• [Work instructions]
Every line from the one with "Table 2. Therapeutic" to the end of the listing below must be printed exactly, with no other text and no pictures.
***** Provided data *****
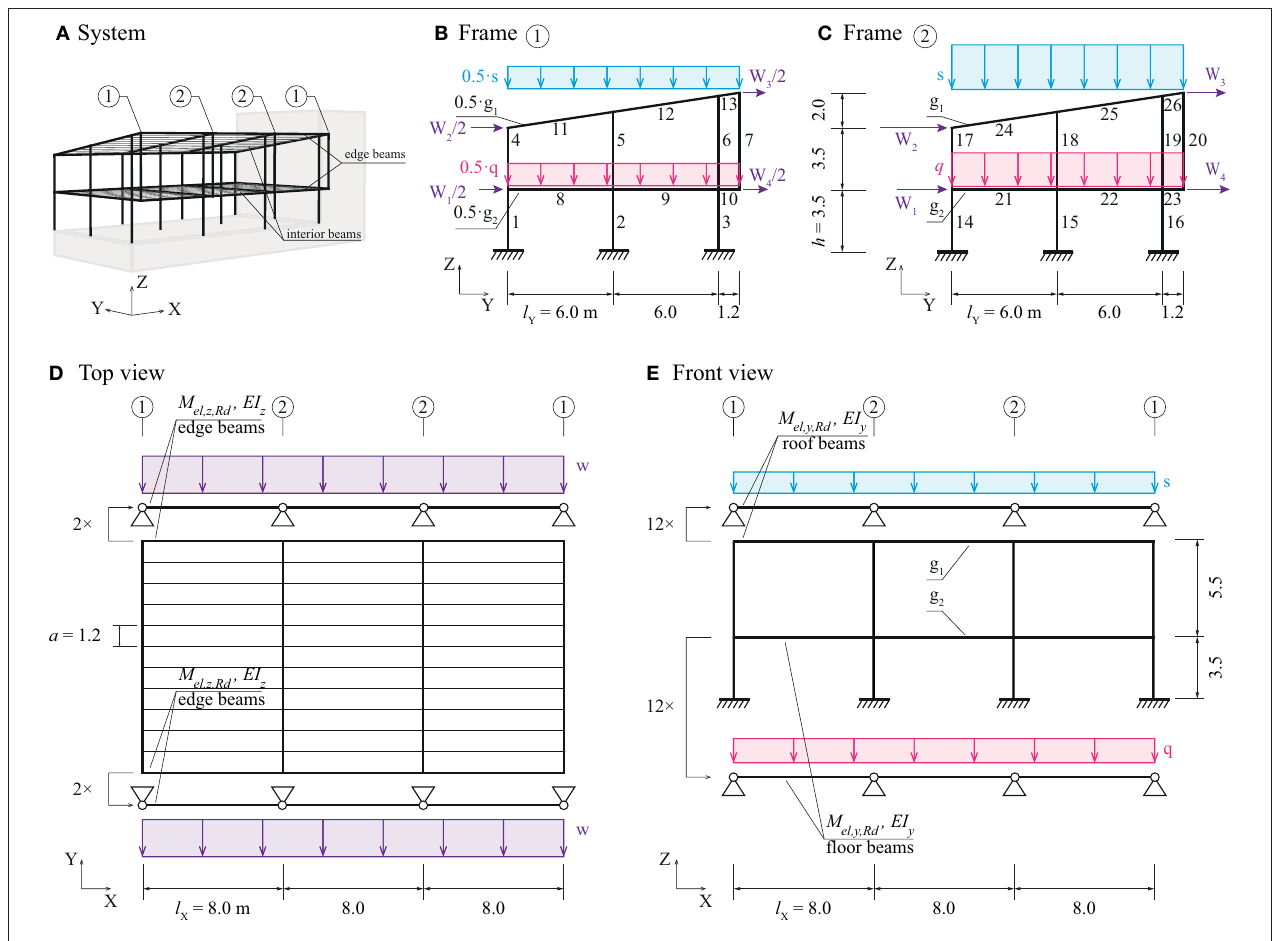
FIGURE 8 | Office building structure: (A) layout, (B) end frame in Y-Z plane, (C) internal frame in Y-Z plane, (D) top view, (E) front view.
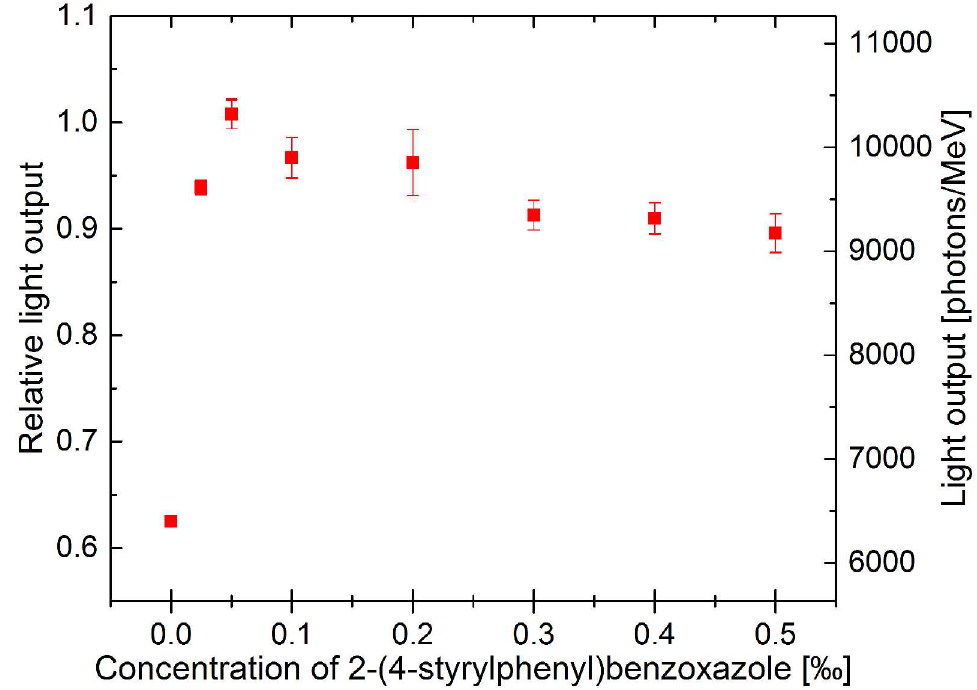
Fig 8. Relative and absolute light output of the J-PET plastic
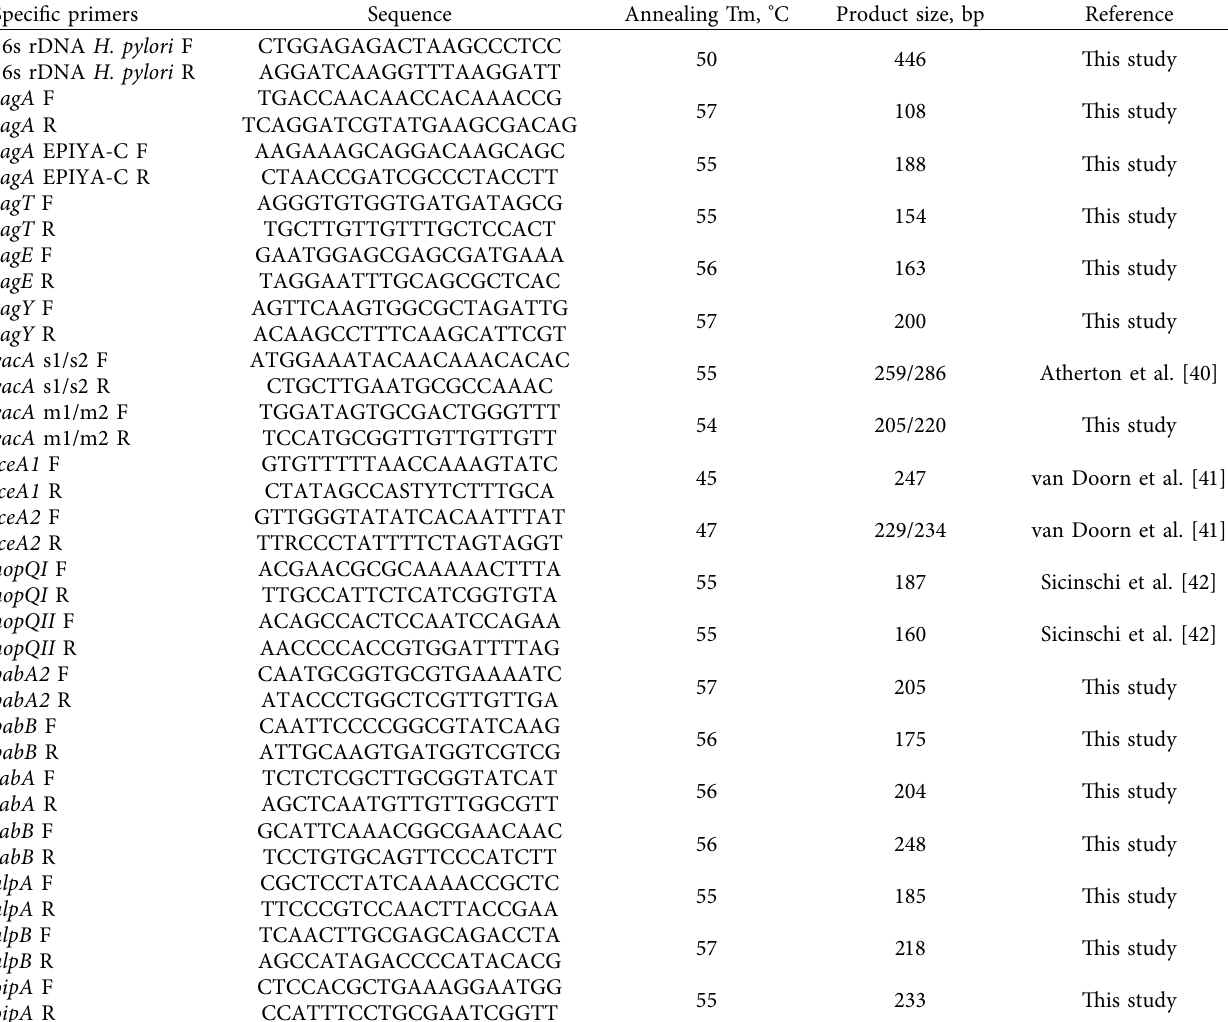
Table 1: Primers used in this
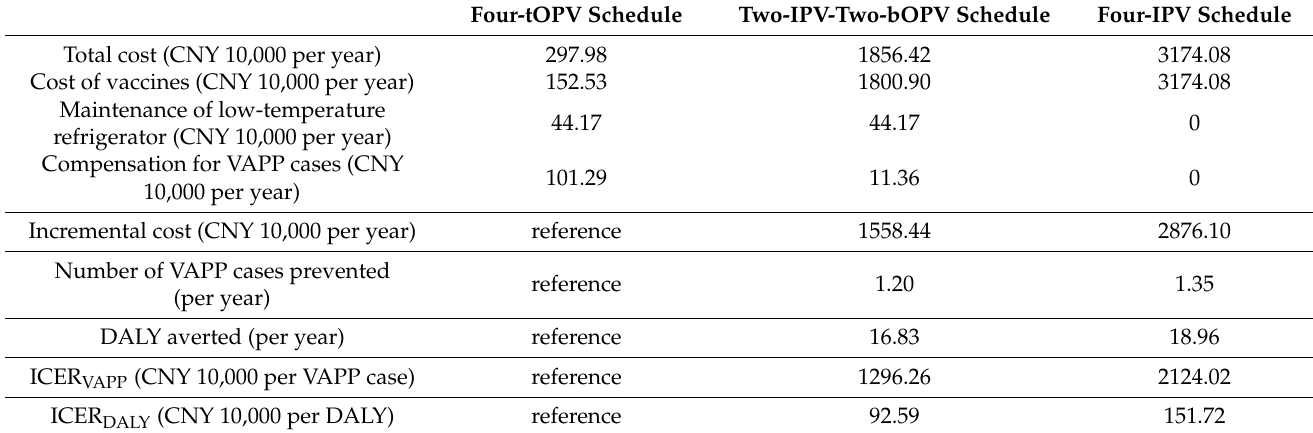
Table 2. Total cost and effectiveness of three polio immunization schedules.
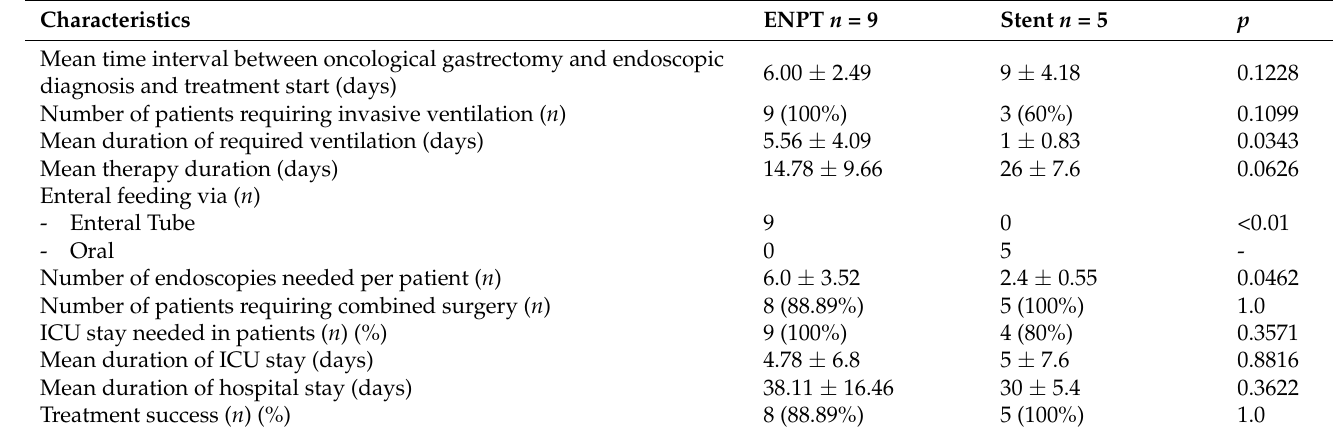
Table 2. Therapeutic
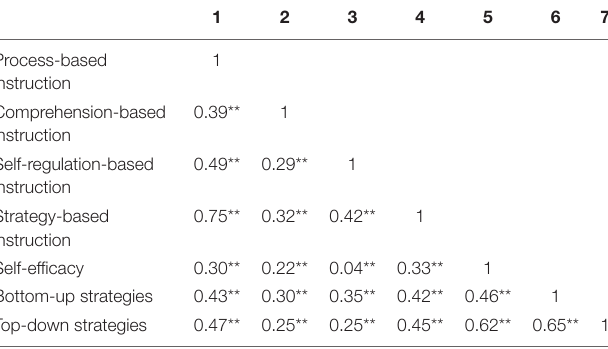
TABLE 2 | Reliability estimates of the questionnaires in the main study. Subscale No. of items Cronbach α Mean SD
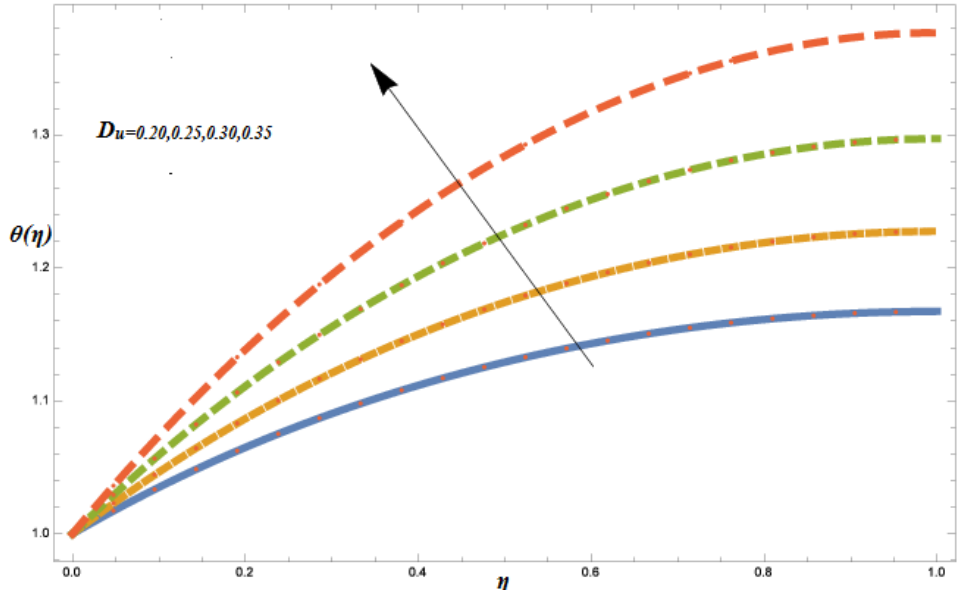
Figure 13. Variations in velocity field f ( η ) for various values of D u , when (cid:125) = − 0.25, P r = 10, S c = 0.7, λ = 0.7, Λ = 0.7, β = 1, S = 0.7 .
*****
• [Output for this exercise]
Table 2. Therapeutic
TABLE 2 | Reliability estimates of the questionnaires in the main study. Subscale No. of items Cronbach α Mean SD
Figure 13. Variations in velocity field f ( η ) for various values of D u , when (cid:125) = − 0.25, P r = 10, S c = 0.7, λ = 0.7, Λ = 0.7, β = 1, S = 0.7 .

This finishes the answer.